AZ-415 — FT-P-08 multi-segment relocalisation (3pt)

  • runner/helpers/multi_segment_evaluator.pyload_schedule reads the AZ-408 multi-segment schedule (blackout window times + recovery anchors); evaluate_window checks AC-2 (label = dead_reckoned inside window), AC-3 (recovery to satellite_anchored ≤ 10 s after window end), AC-4 (no centre jump > 200 m at recovery); evaluate aggregates over all blackout windows; constants MAX_RECOVERY_LAG_MS = 10_000 and MAX_JUMP_M = 200.0 expose the thresholds.
  • tests/positive/test_ft_p_08_multi_segment_reloc.py — drives multi-segment-derkachi injector fixture, replays via stub-gated helpers, evaluates per window.
  • 16 unit tests in test_multi_segment_evaluator.py.

AZ-418 — FT-P-10 GTSAM smoothing-loop look-back accuracy (3pt)
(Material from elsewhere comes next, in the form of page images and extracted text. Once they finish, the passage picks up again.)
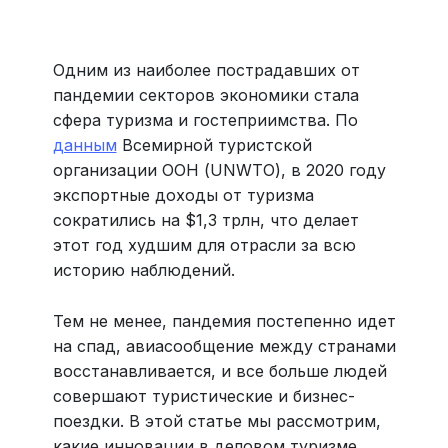
Больше 3 млн отелей, билеты на любой транспорт,
все документы онлайн. На «OneTwoTrip для бизнеса»
›
Одним из наиболее пострадавших от
пандемии секторов экономики стала
сфера туризма и гостеприимства. По
данным
Всемирной туристской
организации ООН (UNWTO), в 2020 году
экспортные доходы от туризма
сократились на $1,3 трлн, что делает
этот год худшим для отрасли за всю
историю наблюдений.
Тем не менее, пандемия постепенно идет
на спад, авиасообщение между странами
восстанавливается, и все больше людей
совершают туристические и бизнес-
поездки. В этой статье мы рассмотрим,
какие инновации в деловом туризме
  • runner/helpers/smoothing_evaluator.pypair_records groups FDR keyframe_pose records by keyframe_id and rejects duplicate pose_kind values (raw + smoothed must be exactly one each per keyframe per AC-1); resolve_gt_at picks the nearest-in-time Derkachi GLOBAL_POSITION_INT pose (10 Hz cadence → ≤50 ms slop acceptable for the metre-scale improvement deltas this AC measures); evaluate produces per-keyframe + aggregate report with improvement_rate (AC-2 threshold = 0.80) and mean_improvement_m (AC-3 threshold = 5 m). The module docstring explicitly preserves Mode B Fact #107 — this is an INTERNAL improvement metric, NOT FC-side retroactive correction.
  • tests/positive/test_ft_p_10_smoothing_lookback.py — pairs + evaluates + asserts AC-2 + AC-3 per (fc_adapter, vio_strategy).
  • 15 unit tests in test_smoothing_evaluator.py.

Tests

  • Full e2e unit suite: 393 passed in 126.64 s (was 325 at end of batch 70 → +68 net new tests this batch).
  • Pre-existing: macOS-only /e2e-results plugin issue in scenario invocation outside Docker. Unit suite unaffected. Tracked under runner reporting — out of batch scope.

Files Touched

New helpers:

  • e2e/runner/helpers/sharp_turn_detector.py
  • e2e/runner/helpers/smoothing_evaluator.py
  • e2e/runner/helpers/multi_segment_evaluator.py

New unit tests:

  • e2e/_unit_tests/helpers/test_sharp_turn_detector.py (30 tests)
  • e2e/_unit_tests/helpers/test_smoothing_evaluator.py (15 tests)
  • e2e/_unit_tests/helpers/test_multi_segment_evaluator.py (16 tests)

New scenarios:

  • e2e/tests/positive/test_ft_p_07_sharp_turn_recovery.py
  • e2e/tests/positive/test_ft_p_08_multi_segment_reloc.py
  • e2e/tests/positive/test_ft_p_10_smoothing_lookback.py
  • e2e/tests/negative/test_ft_n_02_sharp_turn_failure.py

Updated:

  • e2e/_unit_tests/test_directory_layout.py — added 7 new paths.

Archived:

  • _docs/02_tasks/todo/AZ-414_*.mddone/
  • _docs/02_tasks/todo/AZ-415_*.mddone/
  • _docs/02_tasks/todo/AZ-418_*.mddone/

Cumulative Review Trigger

K=3. Last cumulative covered batches 67-69. Since then: 70 + 71 = 2 batches. Cumulative does NOT fire this batch. Next cumulative trigger: end of batch 72.